Keputusan ini merujuk pada Peraturan Presiden (Perpres) Nomor 82 Tahun 2018 tentang Jaminan Kesehatan, yang memperjelas batasan layanan yang dapat dijamin oleh BPJS demi efisiensi dan pemerataan manfaat jaminan kesehatan nasional.
Daftar 21 Layanan dan Penyakit yang Tidak Ditanggung BPJS:
- Wabah atau kejadian luar biasa (KLB).
- Layanan kecantikan dan estetika, seperti operasi plastik.
- Perawatan gigi untuk keperluan estetika (misalnya behel).
- Penyakit akibat tindak kriminal, seperti penganiayaan atau kekerasan seksual.
- Cedera karena menyakiti diri sendiri atau upaya bunuh diri.
- Penyakit akibat alkohol atau kecanduan obat-obatan.
- Pengobatan infertilitas (kemandulan).
- Cedera akibat tawuran atau kejadian yang tidak bisa dicegah.
- Layanan kesehatan di luar negeri.
- Tindakan medis yang masih dalam tahap eksperimen.
- Pengobatan alternatif atau tradisional tanpa bukti efektivitas ilmiah.
- Alat kontrasepsi.
- Perbekalan kesehatan rumah tangga.
- Pelayanan tanpa rujukan resmi atau di luar aturan perundangan.
- Layanan di fasilitas kesehatan yang tidak bekerja sama dengan BPJS (kecuali darurat).
- Penyakit akibat kecelakaan kerja yang dijamin program lain.
- Kecelakaan lalu lintas yang sudah dijamin asuransi wajib.
- Pelayanan khusus TNI, Polri, dan Kementerian Pertahanan.
- Layanan dalam kegiatan bakti sosial.
- Layanan yang telah ditanggung oleh program pemerintah lain.
- Layanan yang tidak terkait langsung dengan jaminan kesehatan nasional.

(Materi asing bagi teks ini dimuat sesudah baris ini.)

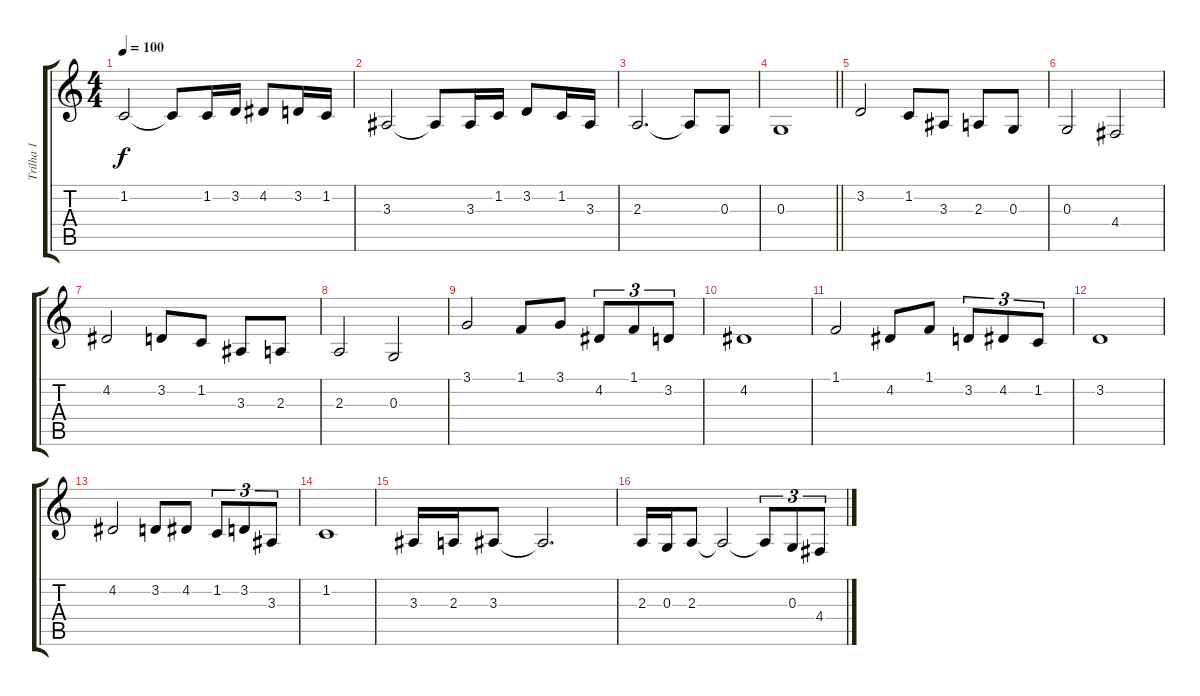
\track ("Trilha 1" "Trilha 1") {instrument stringensemble1}
\staff {score tabs}
\tuning (E4 B3 G3 D3 A2 E2) {hide}
\ts (4 4)
\tempo 100
\clef g2
\ks c
1.2.2{dy f} 1.2{t}.8 1.2.16 3.2.16 4.2.8 3.2.16 1.2.16 |
3.3.2 3.3{t}.8 3.3.16 1.2.16 3.2.8 1.2.16 3.3.16 |
2.3.2{d} 2.3{t}.8 0.3.8 |
\barLineRight lightlight
0.3.1 |
3.2.2 1.2.8 3.3.8 2.3.8 0.3.8 |
0.3.2 4.4.2 |
4.2.2 3.2.8 1.2.8 3.3.8 2.3.8 |
2.3.2 0.3.2 |
3.1.2 1.1.8 3.1.8 4.2.8{tu (3 2)} 1.1.8{tu (3 2)} 3.2.8{tu (3 2)} |
4.2.1 |
1.1.2 4.2.8 1.1.8 3.2.8{tu (3 2)} 4.2.8{tu (3 2)} 1.2.8{tu (3 2)} |
3.2.1 |
4.2.2 3.2.8 4.2.8 1.2.8{tu (3 2)} 3.2.8{tu (3 2)} 3.3.8{tu (3 2)} |
1.2.1 |
3.3.16 2.3.16 3.3.8 3.3{t}.2{d} |
2.3.16 0.3.16 2.3.8 2.3{t}.2 2.3{t}.8{tu (3 2)} 0.3.8{tu (3 2)} 4.4.8{tu (3 2)}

Peserta BPJS Kesehatan diimbau untuk memahami batasan layanan ini agar tidak terjadi kesalahpahaman saat mengakses layanan kesehatan. Selalu pastikan faskes yang digunakan bekerja sama dengan BPJS, dan konsultasikan jenis layanan yang tersedia sebelum tindakan medis dilakukan.